Excerpt provided Block Start

Saddle a two-wheeler under the magnificent shadow of the Gateway Arch — specifically, at the intersection of Leonor K. Sullivan Boulevard and Biddle Street, the exact point where the locally maintained Riverfront Trail segues into the Mississippi River Trail, governed by a multistate consortium from Minnesota to Louisiana. Point the bicycle due south, and pedal. Through the gaping maw of woebegone industrial relics you'll pass, but only for a mile or two; remind yourself that everything old does ultimately turn new again, and that while this territory awaits its urban revitalization, there's a certain Langston Hughes charm about it. Eventually the trail (which is not always a trail per se; it does take to a few city streets, as noted by the maps accessible on the MRT Web site) will take you past the pocket parks of Lyon, Minniewood and Bellerive before depositing you on South Broadway. Before long you're skirting Jefferson Barracks County Park. You might contemplate seeing the trail all the way to its conclusion in New Orleans — but you've got to start heading back: Your city of St. Louis still wants you.
Like you, dear reader, most of the time we're too busy shopping, eating out, drinking wine and watching Law & Order to even think about going on a hike, much less weigh the options of where. That's why we love Rockwoods Reservation. This forested haven offers seven trails for the hiking one of which is only 300 yards long! If the tiny trail is nice for a stroll between episodes, the Trail Among the Trees is the tops. It's a one-and-a-half-mile meander, and if you pick up a brochure before you start, you'll be well versed in all items of interest along the way. Try to find the hidden cave on the first half of the trail; it will provide a cool breeze and challenge your sense of adventure. The less courageous needn't worry about the path being too treacherous sometimes stairs and bridges help you along. (Note to the genuinely intrepid: Rockwoods offers some longer, non-interpretive trails for y'all, too.)

Excerpt provided Block End

-- Tasks and exercises --
**a.** According to the excerpt about St. Louis bike and hiking trails, how long is the Trail Among the Trees at Rockwoods Reservation?
**b.** Write what comes next in the excerpt about St. Louis bike and hiking trails, picking up after its final sentence.
The lines that come after this text have no connection to it.

Dataset Block Start

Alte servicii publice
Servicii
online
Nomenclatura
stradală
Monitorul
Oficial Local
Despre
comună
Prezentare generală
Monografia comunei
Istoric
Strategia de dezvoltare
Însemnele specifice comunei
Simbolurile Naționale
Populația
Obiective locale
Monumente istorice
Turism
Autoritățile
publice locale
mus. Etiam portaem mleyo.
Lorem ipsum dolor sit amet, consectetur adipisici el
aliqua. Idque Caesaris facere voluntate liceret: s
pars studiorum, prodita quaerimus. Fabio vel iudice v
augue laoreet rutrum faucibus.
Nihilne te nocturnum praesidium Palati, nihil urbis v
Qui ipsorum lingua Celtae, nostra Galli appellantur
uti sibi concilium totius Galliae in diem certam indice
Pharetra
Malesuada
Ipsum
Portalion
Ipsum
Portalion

Dataset Block End
Dataset Block Start

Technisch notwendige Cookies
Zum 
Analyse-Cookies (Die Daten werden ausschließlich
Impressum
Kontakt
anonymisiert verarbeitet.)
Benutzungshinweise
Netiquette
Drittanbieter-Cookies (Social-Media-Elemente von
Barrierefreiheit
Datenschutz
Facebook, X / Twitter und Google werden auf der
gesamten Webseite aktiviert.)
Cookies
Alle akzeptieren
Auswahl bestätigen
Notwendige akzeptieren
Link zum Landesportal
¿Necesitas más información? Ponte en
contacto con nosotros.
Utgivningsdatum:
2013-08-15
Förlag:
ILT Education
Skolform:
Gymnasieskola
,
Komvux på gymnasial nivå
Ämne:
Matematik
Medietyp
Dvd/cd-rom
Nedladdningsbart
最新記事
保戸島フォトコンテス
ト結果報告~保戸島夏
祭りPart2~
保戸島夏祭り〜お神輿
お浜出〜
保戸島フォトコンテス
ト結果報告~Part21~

Dataset Block End

-- Solved problems --
**a.** It is a one-and-a-half-mile meander.

**b.**
The best jogging route is the one you map out for yourself. For the purposes of this contest, let's say the best jog nowadays is the Downtown St. Louis Jog, and you can map your own route. Though your aim is to release endorphins and hunkify your calves, you also want to see what's going on, who's on the street, who's on the street with a dog, what's in the galleries, what outrage Bob Cassilly has perpetrated, which old building is being revitalized, which new building is filling up. So: Begin at the Milles Fountain across from Union Station and make your way north to Washington Avenue. Head east; when you reach the Eads Bridge (which Walt Whitman called a "structure of perfection and beauty unsurpassable"), cross it, availing yourself of the sidewalk on the south side so you can take long, luxuriant ganders at the Arch. Touch toe to Illinois (so you can tell your friends your running often involves two states) and then head back across the bridge. When you get to the Missouri side, hang a left and run through the Arch grounds. Be careful crossing the perilous Memorial Drive into Luther Ely Smith Park. Soak in the sight of the Old Courthouse, then follow Market Street west back to the fountain and cool off. Cool fountain spray is one reward. The other is the mental movie you've made of a town on the mend, shot from a runner's intimate perspective.